To illustrate his point, he pointed out that there were Melanau families who were able to live under one roof even though the parents and children followed different faiths.

“That is the way it ought to be. You are at liberty to practise your religion in your own way,” he was quoted saying, with reference to the Federal Constitution.

Since taking control of Malaysia’s most Christian state this month, Adenan has openly warned right-wing groups he will use his discretionary power to boot them out from Sarawak should they cause any trouble.

On March 21, he said he will invoke his discretionary immigration authority and boot out non-natives including from Peninsular Malaysia who attempt to rouse racial and religious sentiments from Sarawak.

He added that the state will deny entry to non-Sarawakians or deport those already in Sarawak at the first sign of trouble.

“This is to prevent peaceful Sarawakians from being infected by racism and religious bigotry.

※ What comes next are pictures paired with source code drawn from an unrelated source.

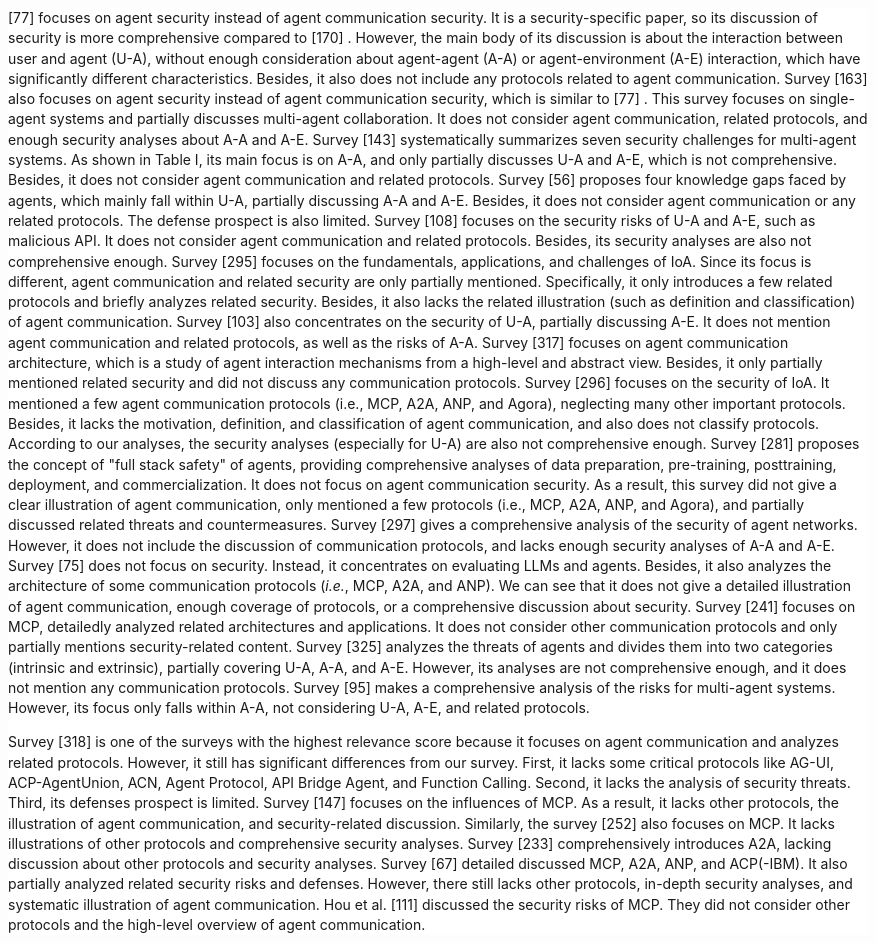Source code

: [77] focuses on agent security instead of agent communication security. It is a security-specific paper, so its discussion of security is more comprehensive compared to  $[170]$ . However, the main body of its discussion is about the interaction between user and agent (U-A), without enough consideration about agent-agent (A-A) or agent-environment (A-E) interaction, which have significantly different characteristics. Besides, it also does not include any protocols related to agent communication. Survey  $[163]$  also focuses on agent security instead of agent communication security, which is similar to  $[77]$ . This survey focuses on single-agent systems and partially discusses multi-agent collaboration. It does not consider agent communication, related protocols, and enough security analyses about A-A and A-E. Survey [143] systematically summarizes seven security challenges for multi-agent systems. As shown in Table I, its main focus is on A-A, and only partially discusses U-A and A-E, which is not comprehensive. Besides, it does not consider agent communication and related protocols. Survey [56] proposes four knowledge gaps faced by agents, which mainly fall within U-A, partially discussing A-A and A-E. Besides, it does not consider agent communication or any related protocols. The defense prospect is also limited. Survey  $[108]$  focuses on the security risks of U-A and A-E, such as malicious API. It does not consider agent communication and related protocols. Besides, its security analyses are also not comprehensive enough. Survey [295] focuses on the fundamentals, applications, and challenges of IoA. Since its focus is different, agent communication and related security are only partially mentioned. Specifically, it only introduces a few related protocols and briefly analyzes related security. Besides, it also lacks the related illustration (such as definition and classification) of agent communication. Survey [103] also concentrates on the security of U-A, partially discussing A-E. It does not mention agent communication and related protocols, as well as the risks of A-A. Survey [317] focuses on agent communication architecture, which is a study of agent interaction mechanisms from a high-level and abstract view. Besides, it only partially mentioned related security and did not discuss any communication protocols. Survey [296] focuses on the security of IoA. It mentioned a few agent communication protocols (i.e., MCP, A2A, ANP, and Agora), neglecting many other important protocols. Besides, it lacks the motivation, definition, and classification of agent communication, and also does not classify protocols. According to our analyses, the security analyses (especially for U-A) are also not comprehensive enough. Survey [281] proposes the concept of "full stack safety" of agents, providing comprehensive analyses of data preparation, pre-training, posttraining, deployment, and commercialization. It does not focus on agent communication security. As a result, this survey did not give a clear illustration of agent communication, only mentioned a few protocols (i.e., MCP, A2A, ANP, and Agora), and partially discussed related threats and countermeasures. Survey [297] gives a comprehensive analysis of the security of agent networks. However, it does not include the discussion of communication protocols, and lacks enough security analyses of A-A and A-E. Survey [75] does not focus on security. Instead, it concentrates on evaluating LLMs and agents. Besides, it also analyzes the architecture of some communication protocols (*i.e.*, MCP, A2A, and ANP). We can see that it does not give a detailed illustration of agent communication, enough coverage of protocols, or a comprehensive discussion about security. Survey [241] focuses on MCP, detailedly analyzed related architectures and applications. It does not consider other communication protocols and only partially mentions security-related content. Survey [325] analyzes the threats of agents and divides them into two categories (intrinsic and extrinsic), partially covering U-A, A-A, and A-E. However, its analyses are not comprehensive enough, and it does not mention any communication protocols. Survey [95] makes a comprehensive analysis of the risks for multi-agent systems. However, its focus only falls within A-A, not considering U-A, A-E, and related protocols.

Survey  $[318]$  is one of the surveys with the highest relevance score because it focuses on agent communication and analyzes related protocols. However, it still has significant differences from our survey. First, it lacks some critical protocols like AG-UI, ACP-AgentUnion, ACN, Agent Protocol, API Bridge Agent, and Function Calling. Second, it lacks the analysis of security threats. Third, its defenses prospect is limited. Survey  $[147]$  focuses on the influences of MCP. As a result, it lacks other protocols, the illustration of agent communication, and security-related discussion. Similarly, the survey [252] also focuses on MCP. It lacks illustrations of other protocols and comprehensive security analyses. Survey [233] comprehensively introduces A2A, lacking discussion about other protocols and security analyses. Survey [67] detailed discussed MCP, A2A, ANP, and ACP(-IBM). It also partially analyzed related security risks and defenses. However, there still lacks other protocols, in-depth security analyses, and systematic illustration of agent communication. Hou et al. [111] discussed the security risks of MCP. They did not consider other protocols and the high-level overview of agent communication.
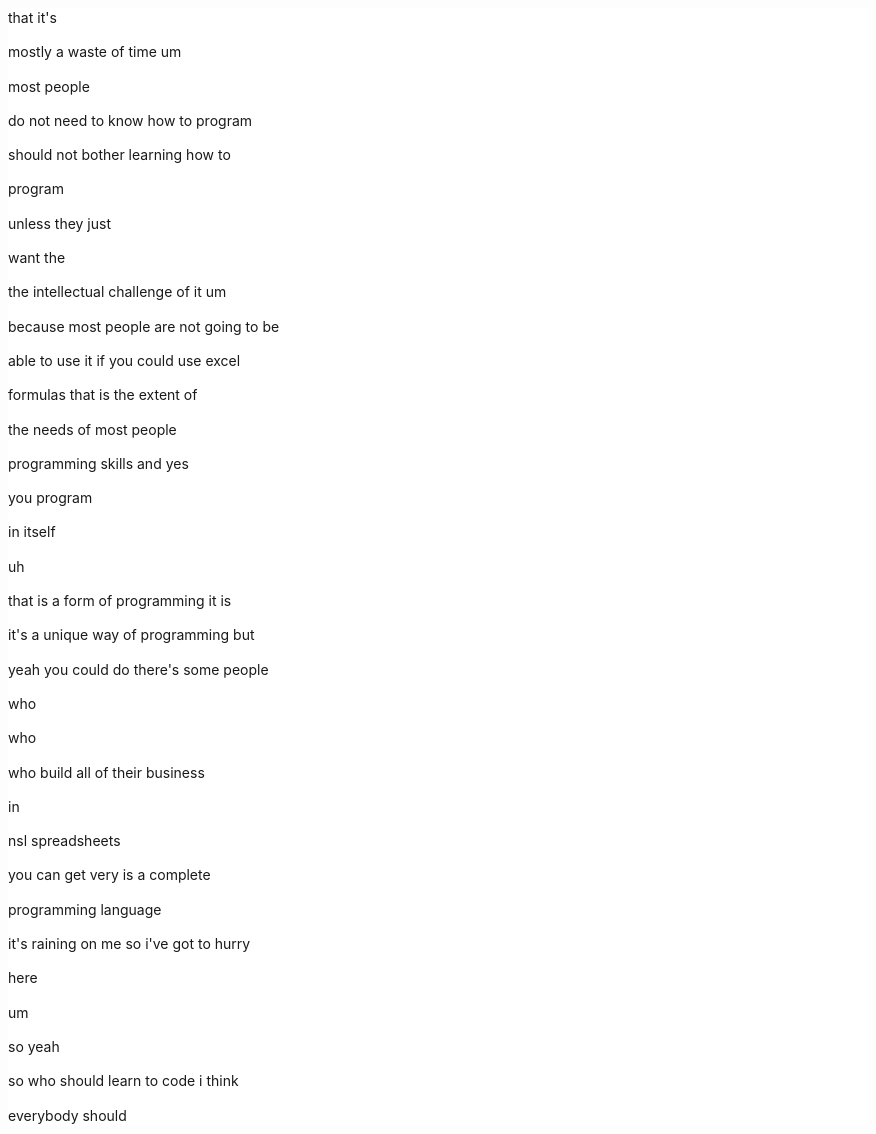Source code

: that it&#39;s

mostly a waste of time um

most people

do not need to know how to program

should not bother learning how to

program

unless they just

want the

the intellectual challenge of it um

because most people are not going to be

able to use it if you could use excel

formulas that is the extent of

the needs of most people

programming skills and yes

you program

in itself

uh

that is a form of programming it is

it&#39;s a unique way of programming but

yeah you could do there&#39;s some people

who

who

who build all of their business

in

nsl spreadsheets

you can get very is a complete

programming language

it&#39;s raining on me so i&#39;ve got to hurry

here

um

so yeah

so who should learn to code i think

everybody should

“This is done only in the best interest of the peaceful people of Sarawak who are known to be hospitable and moderate in their views and actions,” he said in a statement issued just hours after peninsula-based Perkasa president Datuk Ibrahim Ali held a news conference here to announce the latest developments concerning its Sarawak chapter.

Sarawak leaders have voiced their strong objections to Perkasa’s presence in the state, saying its brand of racial politics was unacceptable to the diverse tribes there.

Ibrahim had invited much flak from community leaders in Christian-majority Sarawak for allegedly saying Malay bibles containing the Arabic word for God, “Allah” should be seized and burned.